▸ 提示文:
↓↓↓

今のような将来に不安を感じる“危機”のときこそ、お金についての知識があると不安を少しでも軽くすることができます。今回、『知識ゼロでも! 日本一わかりやすいお金の教科書』の刊行を記念して、ミモレで全6回、アラフォー女性が知っておくべき「令和のお金の新常識」をお届けします。

第4回目は「保険」について知っておいてほしいこと、気をつけたい落とし穴をお伝えします。


意外と知らない必要な保険、不要な保険


病気や事故などの備えのため、将来のため、として入る保険。「もちろん、加入してます!」という人が多いのではないでしょうか。でも、自分が入っている保険のこと、本当によくわかっていますか? 
私がコンサルティングをしてきた経験から言うと、女性はなぜか、必要な保険に入っておらず、不要な保険に入っていることが多いのです。

↑↑↑

▸ 提供項目:
↓↓↓

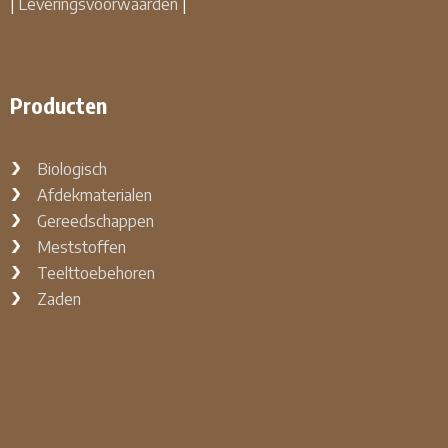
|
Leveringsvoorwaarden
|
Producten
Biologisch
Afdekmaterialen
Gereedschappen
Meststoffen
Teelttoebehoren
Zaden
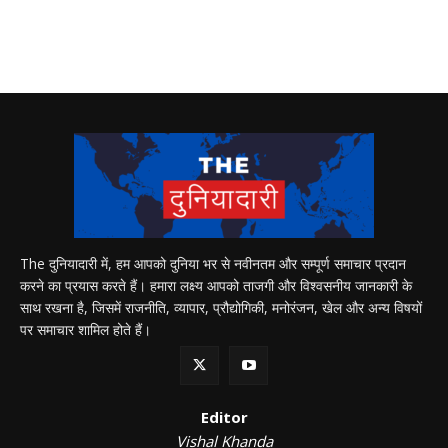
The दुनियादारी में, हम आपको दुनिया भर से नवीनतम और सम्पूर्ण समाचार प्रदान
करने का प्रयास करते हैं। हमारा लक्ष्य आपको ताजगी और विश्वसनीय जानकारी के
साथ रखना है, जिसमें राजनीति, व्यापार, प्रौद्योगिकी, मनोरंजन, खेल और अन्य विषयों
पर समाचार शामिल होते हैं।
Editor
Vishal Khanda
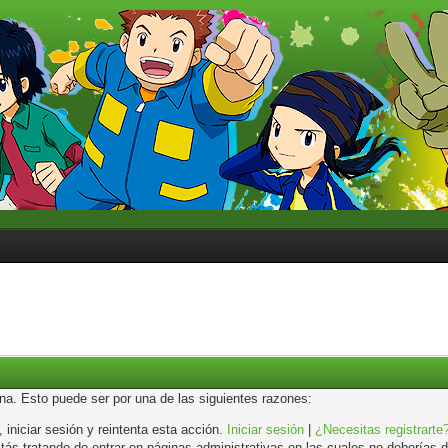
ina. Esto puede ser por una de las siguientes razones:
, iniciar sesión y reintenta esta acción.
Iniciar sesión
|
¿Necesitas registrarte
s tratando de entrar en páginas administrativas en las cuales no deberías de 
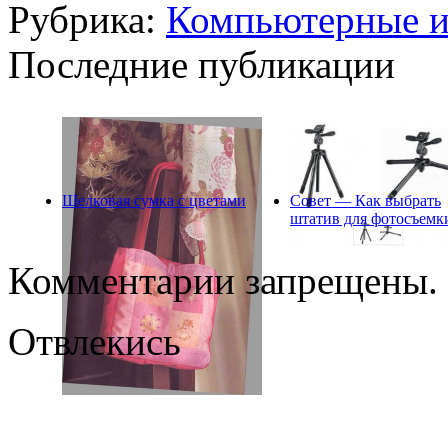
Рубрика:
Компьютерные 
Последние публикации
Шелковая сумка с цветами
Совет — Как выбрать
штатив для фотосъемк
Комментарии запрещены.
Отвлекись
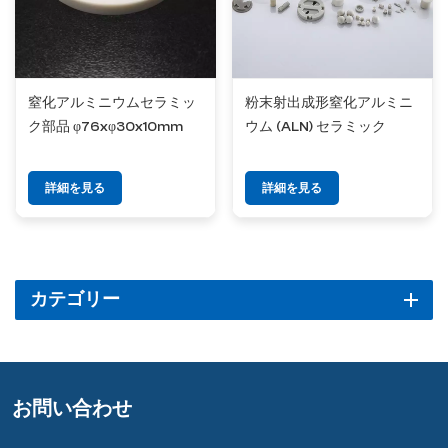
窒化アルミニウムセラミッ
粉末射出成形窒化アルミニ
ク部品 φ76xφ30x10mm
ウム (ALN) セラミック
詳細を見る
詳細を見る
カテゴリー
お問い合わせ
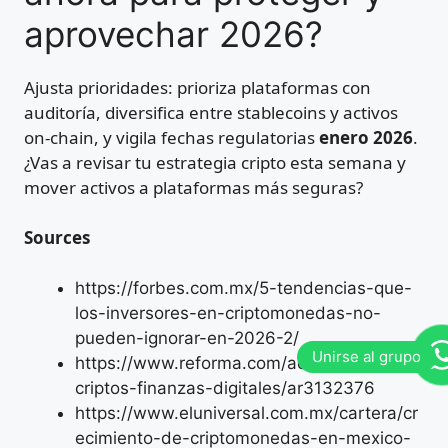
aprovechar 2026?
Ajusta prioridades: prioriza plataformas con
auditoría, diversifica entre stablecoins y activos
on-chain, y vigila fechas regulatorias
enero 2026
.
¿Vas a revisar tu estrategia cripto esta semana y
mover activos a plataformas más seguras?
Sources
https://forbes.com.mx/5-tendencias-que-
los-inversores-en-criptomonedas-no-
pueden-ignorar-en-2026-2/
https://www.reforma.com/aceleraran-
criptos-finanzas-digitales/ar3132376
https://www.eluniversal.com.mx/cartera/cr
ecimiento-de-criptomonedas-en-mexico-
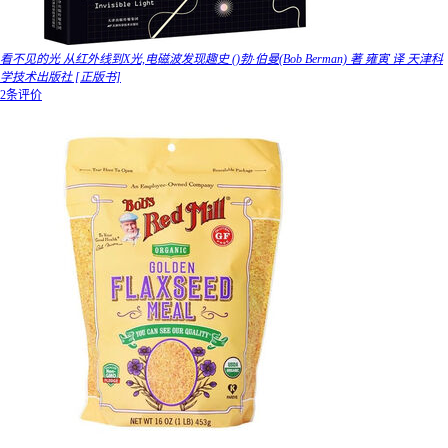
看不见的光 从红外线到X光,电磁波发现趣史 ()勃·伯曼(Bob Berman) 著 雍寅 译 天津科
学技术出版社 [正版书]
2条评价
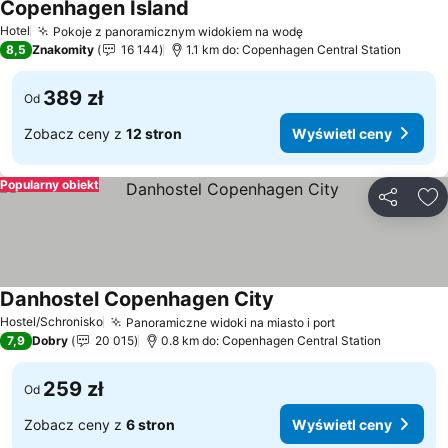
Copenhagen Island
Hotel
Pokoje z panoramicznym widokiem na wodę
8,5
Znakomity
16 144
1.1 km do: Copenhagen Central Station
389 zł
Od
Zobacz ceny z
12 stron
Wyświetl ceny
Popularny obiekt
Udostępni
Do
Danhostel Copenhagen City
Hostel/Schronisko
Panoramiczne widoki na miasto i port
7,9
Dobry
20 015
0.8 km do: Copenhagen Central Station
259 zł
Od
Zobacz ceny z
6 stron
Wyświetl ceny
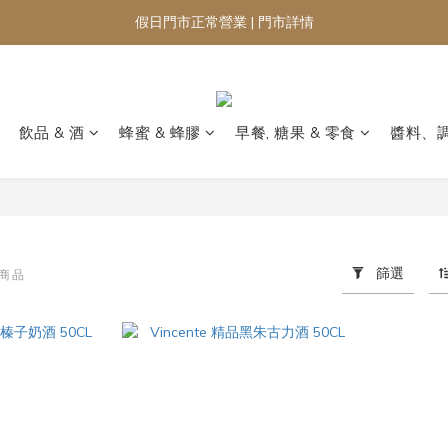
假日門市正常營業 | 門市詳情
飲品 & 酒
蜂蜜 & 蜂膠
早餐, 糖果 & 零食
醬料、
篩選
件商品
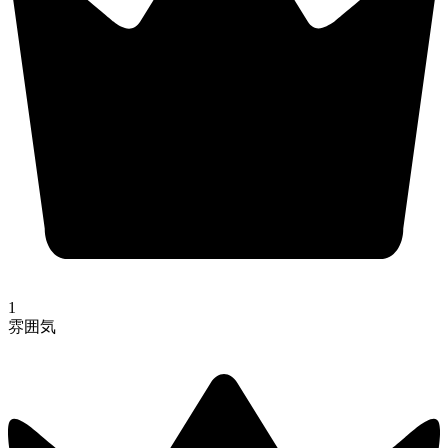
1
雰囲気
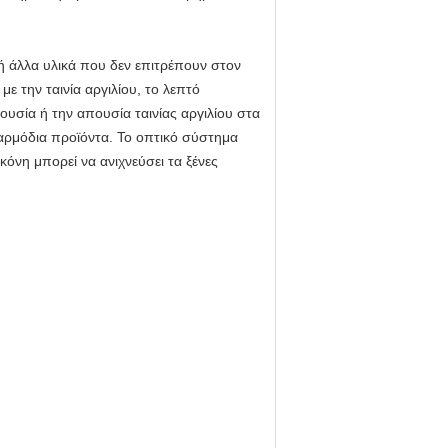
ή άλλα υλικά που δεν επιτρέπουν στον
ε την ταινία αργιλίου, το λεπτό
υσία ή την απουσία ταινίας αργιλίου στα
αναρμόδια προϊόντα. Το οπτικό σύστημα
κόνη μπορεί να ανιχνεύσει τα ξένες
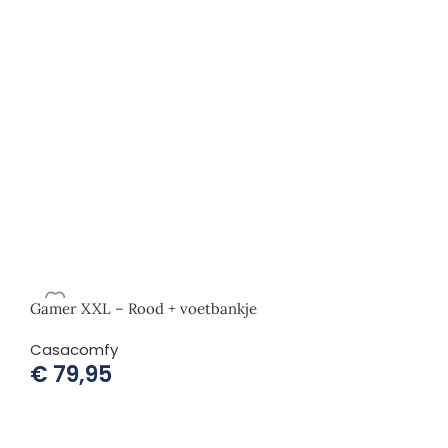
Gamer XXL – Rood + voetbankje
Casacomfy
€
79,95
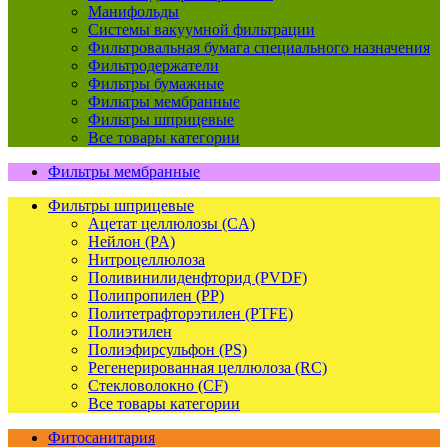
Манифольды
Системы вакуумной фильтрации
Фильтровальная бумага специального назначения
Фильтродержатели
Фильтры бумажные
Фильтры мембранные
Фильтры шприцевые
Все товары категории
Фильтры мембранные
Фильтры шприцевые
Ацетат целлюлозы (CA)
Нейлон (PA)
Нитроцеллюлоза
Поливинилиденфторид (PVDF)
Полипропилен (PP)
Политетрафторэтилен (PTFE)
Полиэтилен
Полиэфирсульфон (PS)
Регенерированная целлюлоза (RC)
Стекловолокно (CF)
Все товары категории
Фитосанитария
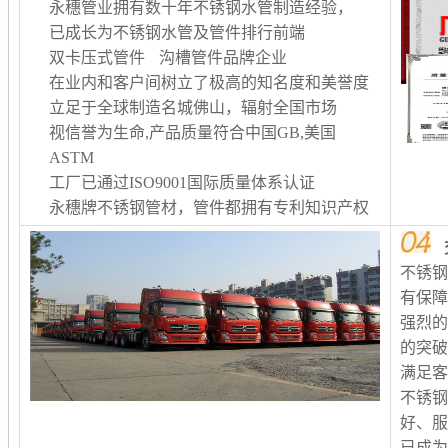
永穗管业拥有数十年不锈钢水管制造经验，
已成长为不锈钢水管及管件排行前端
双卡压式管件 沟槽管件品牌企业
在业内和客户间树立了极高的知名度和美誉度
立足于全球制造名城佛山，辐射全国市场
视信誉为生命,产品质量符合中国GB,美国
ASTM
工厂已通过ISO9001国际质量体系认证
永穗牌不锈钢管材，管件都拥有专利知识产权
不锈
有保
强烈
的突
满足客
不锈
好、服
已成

↑↑↑

▸ 実施事項 1:
保険の文章について、次の問いに答えてください。
(a) 刊行記念の対象となっている本の題名は何ですか。
(b) ミモレでの連載は全何回ですか。
(c) 第4回目で取り上げるテーマは何ですか。
▸ 実施事項 2:
保険の文章の続きを、最後の文の後から書いてください。
項目は使わなくてもかまいません。

▸ 回答 1:
(a) 『知識ゼロでも! 日本一わかりやすいお金の教科書』
(b) 全6回
(c) 保険

▸ 回答 2:
毎月の掛け金は数千円〜1万円台でも、かつては住宅費、教育費と並んで、人生でもっとも大きな買い物の一つとも言われたほど、保険料は積もりつもれば決してばかにできない大きな支出。

年齢やライフスタイル、貯蓄の有無によっても必要な保険は変わります。自分が入るべき保険、入らなくてもいい保険を見きわめていきましょう。
 

 

その思い込み、間違っているかも!? 
保険のあるあるカン違い

1「すでに入っているので、一生同じ保険で大丈夫」?


保険は一生モノではありません。ライフステージに応じて、そのとき必要な保障を選んで加入する、というのが令和の常識です。
何か困りごとが起きたときに足りないお金を補うのが目的なので、「高額療養費制度」など公的な制度、会社の「傷病手当金」でまかなえるならば、必ずしも民間の保険に入っていなくても大丈夫なのです。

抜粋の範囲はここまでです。